| EXERCISE REQUIREMENTS |
Every entry must be given again exactly. Include no pictures.

| DATA SUPPLIED |

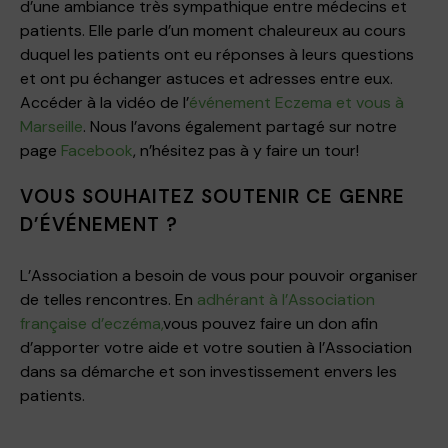
d’une ambiance très sympathique entre médecins et
patients. Elle parle d’un moment chaleureux au cours
duquel les patients ont eu réponses à leurs questions
et ont pu échanger astuces et adresses entre eux.
Accéder à la vidéo de l’
événement Eczema et vous à
Marseille
. Nous l’avons également partagé sur notre
page
Facebook
, n’hésitez pas à y faire un tour!
VOUS SOUHAITEZ SOUTENIR CE GENRE
D’ÉVÉNEMENT ?
L’Association a besoin de vous pour pouvoir organiser
de telles rencontres. En
adhérant à l’Association
française d’eczéma,
vous pouvez faire un don afin
d’apporter votre aide et votre soutien à l’Association
dans sa démarche et son investissement envers les
patients.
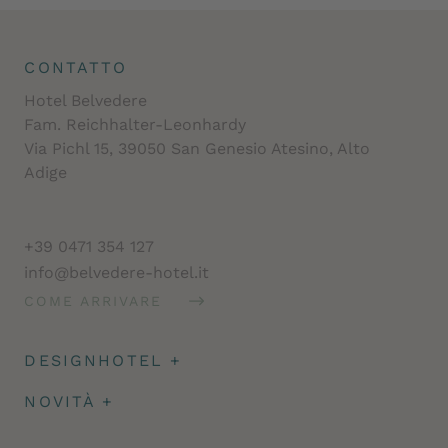
CONTATTO
Hotel Belvedere
Fam. Reichhalter-Leonhardy
Via Pichl 15, 39050 San Genesio Atesino, Alto
Adige
+39 0471 354 127
info@belvedere-hotel.it
COME ARRIVARE
DESIGNHOTEL
+
Architettura
NOVITÀ
+
Impressioni
Caparra & assicurazione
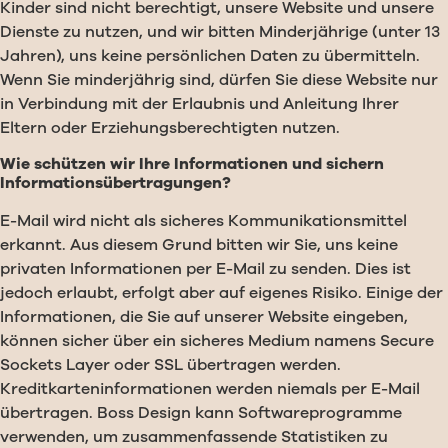
Kinder sind nicht berechtigt, unsere Website und unsere
Dienste zu nutzen, und wir bitten Minderjährige (unter 13
Jahren), uns keine persönlichen Daten zu übermitteln.
Wenn Sie minderjährig sind, dürfen Sie diese Website nur
in Verbindung mit der Erlaubnis und Anleitung Ihrer
Eltern oder Erziehungsberechtigten nutzen.
Wie schützen wir Ihre Informationen und sichern
Informationsübertragungen?
E-Mail wird nicht als sicheres Kommunikationsmittel
erkannt. Aus diesem Grund bitten wir Sie, uns keine
privaten Informationen per E-Mail zu senden. Dies ist
jedoch erlaubt, erfolgt aber auf eigenes Risiko. Einige der
Informationen, die Sie auf unserer Website eingeben,
können sicher über ein sicheres Medium namens Secure
Sockets Layer oder SSL übertragen werden.
Kreditkarteninformationen werden niemals per E-Mail
übertragen. Boss Design kann Softwareprogramme
verwenden, um zusammenfassende Statistiken zu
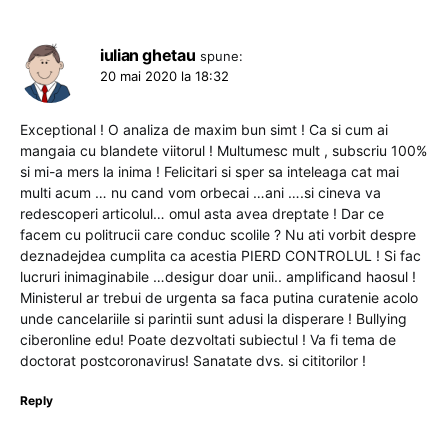
iulian ghetau
spune:
20 mai 2020 la 18:32
Exceptional ! O analiza de maxim bun simt ! Ca si cum ai
mangaia cu blandete viitorul ! Multumesc mult , subscriu 100%
si mi-a mers la inima ! Felicitari si sper sa inteleaga cat mai
multi acum … nu cand vom orbecai …ani ….si cineva va
redescoperi articolul… omul asta avea dreptate ! Dar ce
facem cu politrucii care conduc scolile ? Nu ati vorbit despre
deznadejdea cumplita ca acestia PIERD CONTROLUL ! Si fac
lucruri inimaginabile …desigur doar unii.. amplificand haosul !
Ministerul ar trebui de urgenta sa faca putina curatenie acolo
unde cancelariile si parintii sunt adusi la disperare ! Bullying
ciberonline edu! Poate dezvoltati subiectul ! Va fi tema de
doctorat postcoronavirus! Sanatate dvs. si cititorilor !
Reply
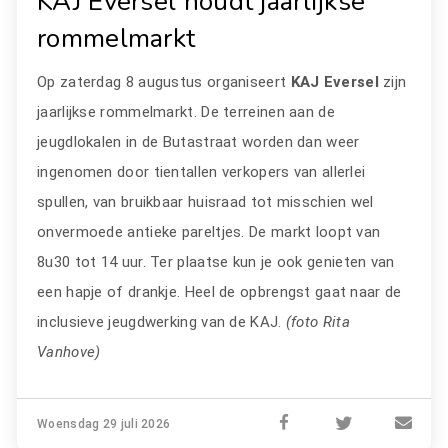
KAJ Eversel houdt jaarlijkse
rommelmarkt
Op zaterdag 8 augustus organiseert
KAJ Eversel
zijn
jaarlijkse rommelmarkt. De terreinen aan de
jeugdlokalen in de Butastraat worden dan weer
ingenomen door tientallen verkopers van allerlei
spullen, van bruikbaar huisraad tot misschien wel
onvermoede antieke pareltjes. De markt loopt van
8u30 tot 14 uur. Ter plaatse kun je ook genieten van
een hapje of drankje. Heel de opbrengst gaat naar de
inclusieve jeugdwerking van de KAJ.
(foto Rita
Vanhove)
Woensdag 29 juli 2026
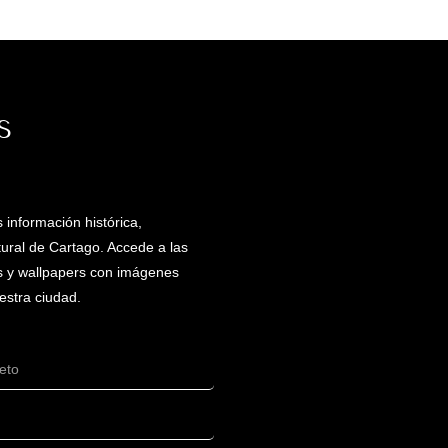
S
 información histórica,
ltural de Cartago. Accede a las
es y wallpapers con imágenes
estra ciudad.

| TASK SOLUTION |
d’une ambiance très sympathique entre médecins et
patients. Elle parle d’un moment chaleureux au cours
duquel les patients ont eu réponses à leurs questions
et ont pu échanger astuces et adresses entre eux.
Accéder à la vidéo de l’
événement Eczema et vous à
Marseille
. Nous l’avons également partagé sur notre
page
Facebook
, n’hésitez pas à y faire un tour!
VOUS SOUHAITEZ SOUTENIR CE GENRE
D’ÉVÉNEMENT ?
L’Association a besoin de vous pour pouvoir organiser
de telles rencontres. En
adhérant à l’Association
française d’eczéma,
vous pouvez faire un don afin
d’apporter votre aide et votre soutien à l’Association
dans sa démarche et son investissement envers les
patients.
CONTATTO
Hotel Belvedere
Fam. Reichhalter-Leonhardy
Via Pichl 15, 39050 San Genesio Atesino, Alto
Adige
+39 0471 354 127
info@belvedere-hotel.it
COME ARRIVARE
DESIGNHOTEL
+
Architettura
NOVITÀ
+
Impressioni
Caparra & assicurazione
Kinder sind nicht berechtigt, unsere Website und unsere
Dienste zu nutzen, und wir bitten Minderjährige (unter 13
Jahren), uns keine persönlichen Daten zu übermitteln.
Wenn Sie minderjährig sind, dürfen Sie diese Website nur
in Verbindung mit der Erlaubnis und Anleitung Ihrer
Eltern oder Erziehungsberechtigten nutzen.
Wie schützen wir Ihre Informationen und sichern
Informationsübertragungen?
E-Mail wird nicht als sicheres Kommunikationsmittel
erkannt. Aus diesem Grund bitten wir Sie, uns keine
privaten Informationen per E-Mail zu senden. Dies ist
jedoch erlaubt, erfolgt aber auf eigenes Risiko. Einige der
Informationen, die Sie auf unserer Website eingeben,
können sicher über ein sicheres Medium namens Secure
Sockets Layer oder SSL übertragen werden.
Kreditkarteninformationen werden niemals per E-Mail
übertragen. Boss Design kann Softwareprogramme
verwenden, um zusammenfassende Statistiken zu
iulian ghetau
spune:
20 mai 2020 la 18:32
Exceptional ! O analiza de maxim bun simt ! Ca si cum ai
mangaia cu blandete viitorul ! Multumesc mult , subscriu 100%
si mi-a mers la inima ! Felicitari si sper sa inteleaga cat mai
multi acum … nu cand vom orbecai …ani ….si cineva va
redescoperi articolul… omul asta avea dreptate ! Dar ce
facem cu politrucii care conduc scolile ? Nu ati vorbit despre
deznadejdea cumplita ca acestia PIERD CONTROLUL ! Si fac
lucruri inimaginabile …desigur doar unii.. amplificand haosul !
Ministerul ar trebui de urgenta sa faca putina curatenie acolo
unde cancelariile si parintii sunt adusi la disperare ! Bullying
ciberonline edu! Poate dezvoltati subiectul ! Va fi tema de
doctorat postcoronavirus! Sanatate dvs. si cititorilor !
Reply
KAJ Eversel houdt jaarlijkse
rommelmarkt
Op zaterdag 8 augustus organiseert
KAJ Eversel
zijn
jaarlijkse rommelmarkt. De terreinen aan de
jeugdlokalen in de Butastraat worden dan weer
ingenomen door tientallen verkopers van allerlei
spullen, van bruikbaar huisraad tot misschien wel
onvermoede antieke pareltjes. De markt loopt van
8u30 tot 14 uur. Ter plaatse kun je ook genieten van
een hapje of drankje. Heel de opbrengst gaat naar de
inclusieve jeugdwerking van de KAJ.
(foto Rita
Vanhove)
Woensdag 29 juli 2026
S
 información histórica,
ltural de Cartago. Accede a las
es y wallpapers con imágenes
estra ciudad.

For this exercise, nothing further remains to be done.